* O que se espera
Dê continuidade ao texto sobre os critérios físicos para mulheres no serviço militar, começando logo após a última frase apresentada.

─── Texto fornecido

Diálogo: Mas os critérios são criados por homens, para homens, certo? Deveríamos manter o sistema como está?
Ou as mulheres deveriam melhorar ainda mais, de alguma forma? C Alte Herb: Isso mesmo. Realmente não importa se o critério faz sentido para a missão. E quando você tiver mulheres com treinamento atlético, elas já possuem todo o preparo físico graças aos seus anos como atleta. Por exemplo, eu era uma nadadora classificada na classificação nacional antes de ingressar no serviço militar. Quando alguém me dizia: “Você tem que fazer exercícios de barra fixa”, para mim estava tudo bem, não tinha problema. Mas não foi porque eu tinha treinado para atingir o padrão. Atingir o padrão não foi um problema para mim graças a todos aqueles anos nadando de uma ponta à outra da piscina.

──────
─── Entradas de dados

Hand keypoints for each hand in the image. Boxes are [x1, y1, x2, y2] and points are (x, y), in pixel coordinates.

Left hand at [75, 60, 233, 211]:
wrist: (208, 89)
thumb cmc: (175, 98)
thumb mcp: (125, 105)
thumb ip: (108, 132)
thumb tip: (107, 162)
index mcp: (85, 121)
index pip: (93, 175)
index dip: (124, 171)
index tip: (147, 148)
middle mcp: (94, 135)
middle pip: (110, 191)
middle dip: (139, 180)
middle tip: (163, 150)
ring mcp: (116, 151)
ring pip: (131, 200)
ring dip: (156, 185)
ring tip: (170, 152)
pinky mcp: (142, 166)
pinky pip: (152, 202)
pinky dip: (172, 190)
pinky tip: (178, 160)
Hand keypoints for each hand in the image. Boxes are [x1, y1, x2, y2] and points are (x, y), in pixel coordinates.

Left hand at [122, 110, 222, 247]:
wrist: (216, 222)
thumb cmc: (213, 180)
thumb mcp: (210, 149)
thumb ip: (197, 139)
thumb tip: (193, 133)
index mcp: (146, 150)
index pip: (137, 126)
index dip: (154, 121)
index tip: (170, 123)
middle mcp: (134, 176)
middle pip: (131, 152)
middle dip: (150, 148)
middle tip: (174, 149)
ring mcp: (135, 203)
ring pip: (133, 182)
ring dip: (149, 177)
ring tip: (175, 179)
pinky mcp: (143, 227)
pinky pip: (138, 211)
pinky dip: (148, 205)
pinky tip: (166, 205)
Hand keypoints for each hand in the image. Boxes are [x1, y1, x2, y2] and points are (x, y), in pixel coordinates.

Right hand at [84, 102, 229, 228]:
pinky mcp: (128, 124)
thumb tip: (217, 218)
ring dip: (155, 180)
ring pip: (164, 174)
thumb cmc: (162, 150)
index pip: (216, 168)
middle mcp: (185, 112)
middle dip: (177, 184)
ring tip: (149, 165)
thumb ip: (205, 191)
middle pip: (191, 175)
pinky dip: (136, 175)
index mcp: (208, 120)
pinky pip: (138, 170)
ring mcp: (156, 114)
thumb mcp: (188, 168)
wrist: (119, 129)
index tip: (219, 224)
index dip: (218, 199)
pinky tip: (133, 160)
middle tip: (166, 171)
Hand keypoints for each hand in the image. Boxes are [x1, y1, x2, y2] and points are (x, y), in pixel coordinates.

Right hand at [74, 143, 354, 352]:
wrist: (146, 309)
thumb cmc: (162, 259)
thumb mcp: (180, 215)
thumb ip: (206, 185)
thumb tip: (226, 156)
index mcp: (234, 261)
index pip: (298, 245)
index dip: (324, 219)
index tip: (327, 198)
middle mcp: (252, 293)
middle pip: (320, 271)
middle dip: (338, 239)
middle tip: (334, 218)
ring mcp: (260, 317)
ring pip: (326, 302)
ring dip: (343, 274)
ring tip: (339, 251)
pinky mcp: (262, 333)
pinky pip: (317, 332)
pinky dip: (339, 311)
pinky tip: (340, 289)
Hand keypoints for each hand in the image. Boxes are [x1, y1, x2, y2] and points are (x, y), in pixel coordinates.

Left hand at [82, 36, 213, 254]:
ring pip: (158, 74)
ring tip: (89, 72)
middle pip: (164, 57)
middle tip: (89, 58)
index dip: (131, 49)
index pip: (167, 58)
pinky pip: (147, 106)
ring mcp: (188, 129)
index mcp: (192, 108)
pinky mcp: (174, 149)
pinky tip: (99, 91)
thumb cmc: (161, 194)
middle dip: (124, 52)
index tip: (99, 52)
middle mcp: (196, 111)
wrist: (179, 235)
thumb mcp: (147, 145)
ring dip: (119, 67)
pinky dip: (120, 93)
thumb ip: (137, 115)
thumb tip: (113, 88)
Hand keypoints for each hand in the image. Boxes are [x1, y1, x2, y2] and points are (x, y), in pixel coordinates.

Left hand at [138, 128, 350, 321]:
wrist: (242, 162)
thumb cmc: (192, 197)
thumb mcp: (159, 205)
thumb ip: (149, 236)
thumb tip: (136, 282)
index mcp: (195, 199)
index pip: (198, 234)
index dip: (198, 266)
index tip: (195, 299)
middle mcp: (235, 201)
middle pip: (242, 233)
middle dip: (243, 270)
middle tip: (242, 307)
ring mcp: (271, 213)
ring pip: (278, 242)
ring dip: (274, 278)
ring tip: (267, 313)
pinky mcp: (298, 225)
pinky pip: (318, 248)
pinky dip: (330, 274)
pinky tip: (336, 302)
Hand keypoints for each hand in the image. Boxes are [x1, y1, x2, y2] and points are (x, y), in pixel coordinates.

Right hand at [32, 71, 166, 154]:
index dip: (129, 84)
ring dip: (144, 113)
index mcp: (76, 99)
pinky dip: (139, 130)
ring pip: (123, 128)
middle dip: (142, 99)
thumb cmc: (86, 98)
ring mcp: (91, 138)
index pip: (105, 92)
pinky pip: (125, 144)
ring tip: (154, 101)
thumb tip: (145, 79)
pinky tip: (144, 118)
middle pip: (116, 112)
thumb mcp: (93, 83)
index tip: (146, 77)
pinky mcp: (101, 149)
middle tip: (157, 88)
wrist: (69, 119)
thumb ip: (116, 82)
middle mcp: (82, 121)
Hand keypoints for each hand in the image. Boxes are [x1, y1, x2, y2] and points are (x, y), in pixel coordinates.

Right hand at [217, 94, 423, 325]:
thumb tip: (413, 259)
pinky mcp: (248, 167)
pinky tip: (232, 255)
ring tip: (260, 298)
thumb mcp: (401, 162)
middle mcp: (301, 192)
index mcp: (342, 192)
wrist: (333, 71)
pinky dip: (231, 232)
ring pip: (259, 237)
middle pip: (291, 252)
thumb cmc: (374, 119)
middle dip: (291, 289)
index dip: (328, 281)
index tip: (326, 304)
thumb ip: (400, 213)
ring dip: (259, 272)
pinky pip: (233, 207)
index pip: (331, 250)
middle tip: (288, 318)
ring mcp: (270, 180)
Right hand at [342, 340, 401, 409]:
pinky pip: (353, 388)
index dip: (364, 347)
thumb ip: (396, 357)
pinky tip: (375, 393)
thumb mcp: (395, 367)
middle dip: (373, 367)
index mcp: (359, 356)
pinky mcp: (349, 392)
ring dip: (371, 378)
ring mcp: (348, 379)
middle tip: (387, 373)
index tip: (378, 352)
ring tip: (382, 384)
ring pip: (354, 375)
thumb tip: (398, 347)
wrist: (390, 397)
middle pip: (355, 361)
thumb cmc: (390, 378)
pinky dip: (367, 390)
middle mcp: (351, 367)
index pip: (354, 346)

──────

* Resposta
Diálogo: Mas as pessoas dizem, por exemplo, que se colocarmos Novak Djokovic e Serena Williams na mesma quadra de tênis — ambos grandes atletas, como sabemos — Djokovic ganhará no final, não porque ele seja melhor do que Serena, mas simplesmente devido às características físicas do jogo.
C Alte Herb: Eu não tenho problema algum com isso. Os homens e as mulheres são diferentes. Se você não percebe isso, precisa fazer exame de vista.
Diálogo: Como a senhora atende às necessidades das mulheres com base no fato de serem visivelmente diferentes dos homens?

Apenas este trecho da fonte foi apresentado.